Weekly channel digest

Claude posts one recap at the end of each week, so the channel has a single place to see what happened.
@Claude every Friday at 3pm Eastern, post a digest of this week in this channel: what got decided, what's still open, and anything waiting on someone.
For an intake channel, the Triage requests version of this rollup also sweeps posts that never tagged Claude.

Watch a pull request until it merges

Claude subscribes to a single pull request and posts as it moves through CI, review, and merge.
@Claude subscribe to PR #482 in acme/data-pipeline. Post here when CI finishes, a review lands, or it merges, and tag me if anything failed.
Follow a pull request explains what the subscription reacts to.

Alert investigation when a monitor fires

Claude checks the alerting dashboard on a schedule and posts a first pass at diagnosis for anything new, so the investigation is underway before anyone asks. This recipe needs a monitoring connection such as Datadog or PagerDuty; Watch monitors and alerts has the full setup.
@Claude every two hours, check the alerting dashboard against its last state. For anything new, post when it started, what changed around then, and what to look at first.
The routine posts only when something changed, not on every check.
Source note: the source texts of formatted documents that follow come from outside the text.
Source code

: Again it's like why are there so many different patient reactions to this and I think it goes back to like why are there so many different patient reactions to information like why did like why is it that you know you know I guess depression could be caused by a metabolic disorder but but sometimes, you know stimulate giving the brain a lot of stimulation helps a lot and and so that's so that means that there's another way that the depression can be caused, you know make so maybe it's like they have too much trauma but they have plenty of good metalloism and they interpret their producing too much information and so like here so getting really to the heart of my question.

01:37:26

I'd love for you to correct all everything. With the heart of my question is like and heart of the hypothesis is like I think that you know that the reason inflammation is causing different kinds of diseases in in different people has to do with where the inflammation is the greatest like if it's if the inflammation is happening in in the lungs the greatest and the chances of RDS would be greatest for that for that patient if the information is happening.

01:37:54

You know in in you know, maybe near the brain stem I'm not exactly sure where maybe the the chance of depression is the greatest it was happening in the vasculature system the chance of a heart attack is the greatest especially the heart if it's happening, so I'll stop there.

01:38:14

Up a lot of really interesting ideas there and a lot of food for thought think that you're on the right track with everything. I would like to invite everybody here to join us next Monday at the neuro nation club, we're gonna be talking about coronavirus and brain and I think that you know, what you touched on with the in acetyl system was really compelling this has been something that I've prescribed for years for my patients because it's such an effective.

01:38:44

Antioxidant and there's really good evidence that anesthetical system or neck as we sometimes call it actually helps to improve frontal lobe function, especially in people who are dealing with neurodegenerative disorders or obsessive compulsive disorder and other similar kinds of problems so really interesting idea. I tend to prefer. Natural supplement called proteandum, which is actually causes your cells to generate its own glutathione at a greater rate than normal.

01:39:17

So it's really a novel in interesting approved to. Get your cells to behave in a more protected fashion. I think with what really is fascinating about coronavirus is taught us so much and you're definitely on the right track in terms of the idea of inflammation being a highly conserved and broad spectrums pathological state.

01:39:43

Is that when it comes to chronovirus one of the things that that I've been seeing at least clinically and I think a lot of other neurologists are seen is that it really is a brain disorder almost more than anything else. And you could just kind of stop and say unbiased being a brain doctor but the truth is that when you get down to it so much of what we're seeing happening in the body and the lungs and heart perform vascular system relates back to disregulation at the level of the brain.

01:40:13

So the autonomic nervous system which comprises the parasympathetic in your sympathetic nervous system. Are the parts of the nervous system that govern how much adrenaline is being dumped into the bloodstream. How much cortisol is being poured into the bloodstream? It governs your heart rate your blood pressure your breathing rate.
Automatic triage for new requests

Claude answers, deduplicates, and routes requests as they arrive. This recipe is a standing role rather than a schedule; “remember for this channel” saves it to channel memory, so it applies to everyone’s threads.
@Claude remember for this channel: when someone tags you on a request, check whether it duplicates something already reported, answer it directly if the answer exists, and otherwise route it to the right owner with a one-line summary.
Pair it with a weekly rollup so untagged posts are still swept; Triage requests has both messages.

Manage standing work

Anyone in the channel can list, edit, or disable its standing work:
  • List. Ask “what routines do you have set up in this channel?”
  • Edit. Describe the change and it updates the job
  • Disable. Name the job to stop, as in “disable the Friday rollup”
Standing work is visible to the channel: jobs post into the channel they belong to. Routines keep running if their creator leaves the organization, but stop firing if the creator is removed from the channel. A few boundaries apply:
  • A job runs with the channel’s connections, the same as an interactive request.
  • Schedules default to UTC. When you say “every weekday at 9am,” include the timezone (for example “9am Pacific”) so Claude converts correctly; without one it may guess. Ask “what triggers do you have set up?” to confirm the time it actually scheduled.
  • A scheduled job that touches a github.com repository uses the same GitHub connection your admin set up for interactive work. See Configure GitHub access.